Jan. 13, 2009

HOLLYWOOD – God bless America, and how’s everybody?

• Barack Obama repeated his call for college football playoffs Friday. This year was the last straw. Everyone agrees that it’s utterly pointless to play an entire college football season just to have the national crown given to Caroline Kennedy.

• President Bush will present Tony Blair with the Medal of Freedom today. At one time these two men believed they could remake the Mideast as a land of freedom and democracy. Then the doctors adjusted their medication and the hallucinations stopped.

• Ryan O’Neal agreed to enter a drug treatment program Thursday after he pleaded guilty to methamphetamine possession in his Malibu home. It’s against the law to possess or use methamphetamines inside the Malibu city limits. It’s zoned for cocaine.

• Somali pirates received $3 million in cash by parachute Friday and released the oil tanker. While they were fighting over the money, the escape boat capsized and five of them drowned. It looked like Thanksgiving dinner at Bernie Madoff’s house.

• New Yorker Alex Gardega created a hot sauce named Bernie In Hell that displays the swindler Bernie Madoff’s face on the bottle surrounded by flames. It’s a huge success. If you buy the sauce, the money goes to pay off the last guy to buy the sauce.

• The USS George H.W. Bush aircraft carrier was commissioned in Norfolk Saturday. It’s the last Nimitz-class aircraft carrier. His son will have a destroyer named after him in honor of all he’s done for the economy, the Middle East and the Republican Party.

• “24” starring Keifer Sutherland as U.S. agent Jack Bauer premiered Sunday, featuring a subversive villain who’s able to use his skills to turn the economy into complete and utter chaos. He’s a mortgage broker in Orange County. It’s a documentary.
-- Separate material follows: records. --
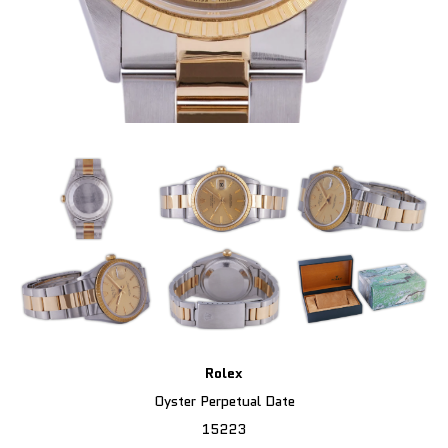
Rolex
Oyster Perpetual Date
15223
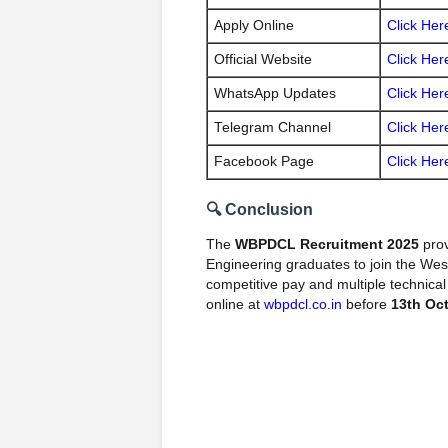
Apply Online
Click Her
Official Website
Click Her
WhatsApp Updates
Click Her
Telegram Channel
Click Her
Facebook Page
Click Her
🔍 Conclusion
The
WBPDCL Recruitment 2025
prov
Engineering graduates to join the We
competitive pay and multiple technical
online at
wbpdcl.co.in
before
13th Oc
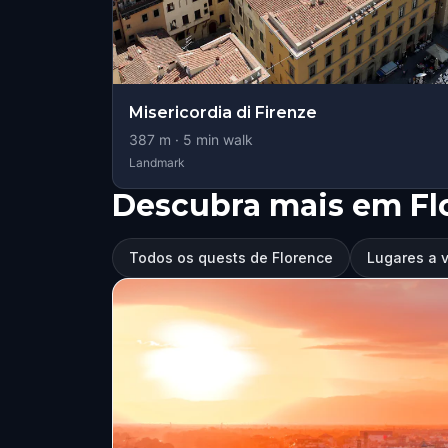
Misericordia di Firenze
387
m ·
5
min walk
Landmark
Descubra mais em Fl
Todos os quests de Florence
Lugares a v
• Charles Barkley took a leave of absence from his TNT broadcasting job 10 days after his DUI arrest in Phoenix, when he told the cops he ran a stop sign because was in a hurry to get oral sex. He’s 300 pounds, he’s a gambling junkie, a drunk driver and a sex addict. It took him a week just to decide which rehab has seniority.

• The Consumer Electronics Show in Las Vegas unveiled a robot Friday designed to replace dogs and cats. It’s a plush baby seal that cuddles and coos and responds very affectionately to human touch. In some parts of the world it could replace sheep.

• Barney Frank urged the government Friday to buy foreclosed homes and turn them into workforce housing. It’s divisive. Democrats sympathize with migrant workers, whereas Republicans think the United Farm Workers Union was founded by Chivas Regal.

• President Bush told Texas reporters Friday he regrets that immigration reform didn’t pass on his watch. Still, he had a huge impact on cross-border relations. American workers are now sending pesos home to Detroit to help support their families.

• Hillary Clinton’s confirmation hearings for Secretary of State begin today in the Senate Foreign Relations committee. She’s an expert on China. She can throw it like a Frisbee or hurl it overhand, but she gets her best results throwing lamps.

• Hollywood director Ron Howard said his movie Frost/Nixon prompts comparisons between President Nixon and President Bush. It’s not fair. They both waged hugely unpopular wars, they both had low approval ratings, they both subverted the Constitution, but Nixon is considered the better president because he got his picture taken with Elvis.